Optional writing utensils
- Stick, chopstick, or paintbrush
Examples of Montessori sensory writing trays
White salt writing with a box lid tray
The easiest way to set up a Montessori sensory tray is with a thin layer of fine table salt and a box lid. Here’s an example of how it can be used with the Montessori English alphabet sandpaper boards. They are available in regular print, D’nealian font (pictured below), or cursive.
The below video from when my daughter was 3, trying the salt writing tray for the first time with our Uncle Goose Chinese Blocks! She insisted on writing with a stick and wanted to squish as many Chinese characters as possible into the little tray…
Notice that the paint at the bottom of the box is a bold color for contrast against the white salt. Contrast between the salt and the background allows for the written word to be more visible.

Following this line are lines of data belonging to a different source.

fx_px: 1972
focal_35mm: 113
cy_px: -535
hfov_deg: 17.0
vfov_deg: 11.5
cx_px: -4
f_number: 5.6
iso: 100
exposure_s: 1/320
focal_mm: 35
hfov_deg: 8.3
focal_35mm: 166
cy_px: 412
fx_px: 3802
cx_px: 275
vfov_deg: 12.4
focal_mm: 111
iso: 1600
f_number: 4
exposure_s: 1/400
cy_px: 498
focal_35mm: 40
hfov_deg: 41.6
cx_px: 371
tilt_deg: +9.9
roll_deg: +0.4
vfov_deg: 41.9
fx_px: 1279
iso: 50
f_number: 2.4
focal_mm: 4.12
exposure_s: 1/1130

Colorful salt writing with tupperware tray
You can use a tupperware container as your sensory tray. We’ve also had fun dying salt into different colors. With just a few drops of red food coloring, we’ve created a pretty pale pink salt. But my kids prefer the calming turquoise blue! Here is that ocean blue salt with our Chinese stroke order flashcards!
Baking soda writing with wood tray
The next example was from our Chinese 木 Radical Words – Wood Dice and Sensory Writing Game. In hindsight, baking soda was a bit messy, and we much prefer salt.

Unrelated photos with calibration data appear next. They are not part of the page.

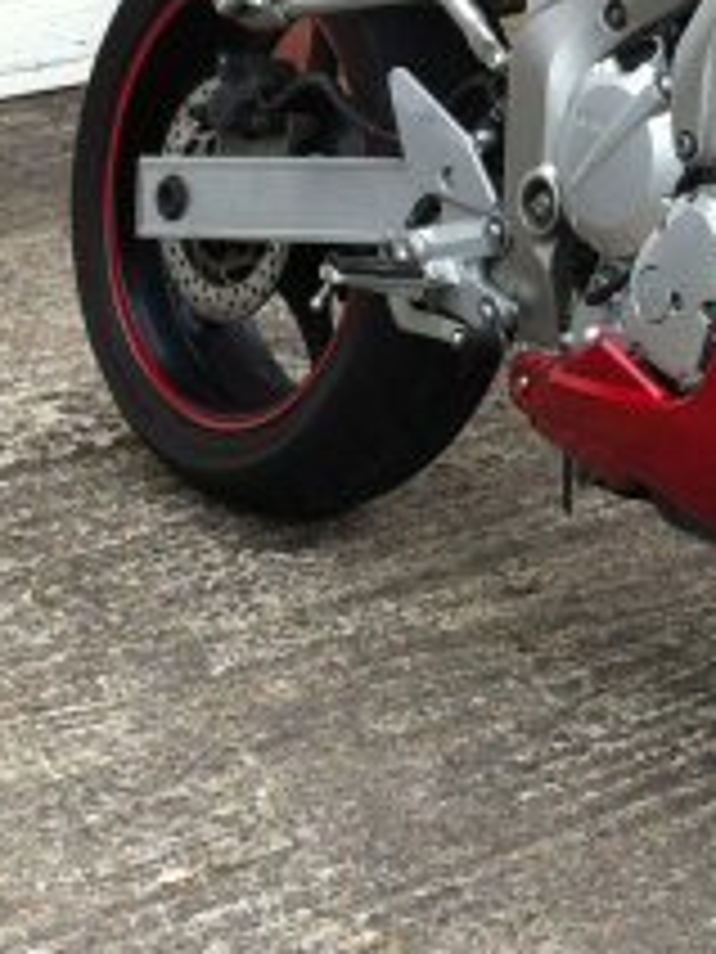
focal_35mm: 132
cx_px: 914
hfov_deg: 11.0
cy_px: 104
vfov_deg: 14.8
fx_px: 3640
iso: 80
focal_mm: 3.85
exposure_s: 1/135
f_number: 2.8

Rice writing with baking dish
Here’s an example of writing Korean letters in expired rice paired with puffy paint tactile flashcards. I put a black sheet of paper under our glass dish to give contrast against the rice.
My kids actually have not done this with Korean – I set this up for my daughter, but she was already comfortable with writing at that time.
However, we found that writing in salt and sand is more accurate than larger grains like rice or even sprinkles.
In any case, it’s fun to explore writing in different textures!
Montessori sensory salt writing tray videos
Here’s a video of how to set up the sensory writing tray and use the Chinese stroke order flashcards.
In the next video, I kept the normal sound and speed so you can see how all senses are engaged in this writing exercise!
Did you hear the satisfying crunch sound with each stroke?! Also notice how it takes my daughter a few cards to get into the rhythm! This was her first time writing in a sensory tray. However, after a few times, writing improves and children will notice adjust the length of each stroke.
What if my child throws the salt or sand?
Before starting any activity, I set clear rules with my kids about what they can and cannot do. Although my kids have not thrown the Montessori salt trays, they do need gentle but firm reminders not to throw sand at the beach.
If your child is not able to listen, tell them that you need to remove the tray. Let your child know that another chance can be considered in the future if they can follow the rules.
Have you tried Montessori salt writing trays with your child?
I hope your child has as much fun learning how to write as my children! As Aristotle once said, “There is nothing in the intellect which is not first in the senses.”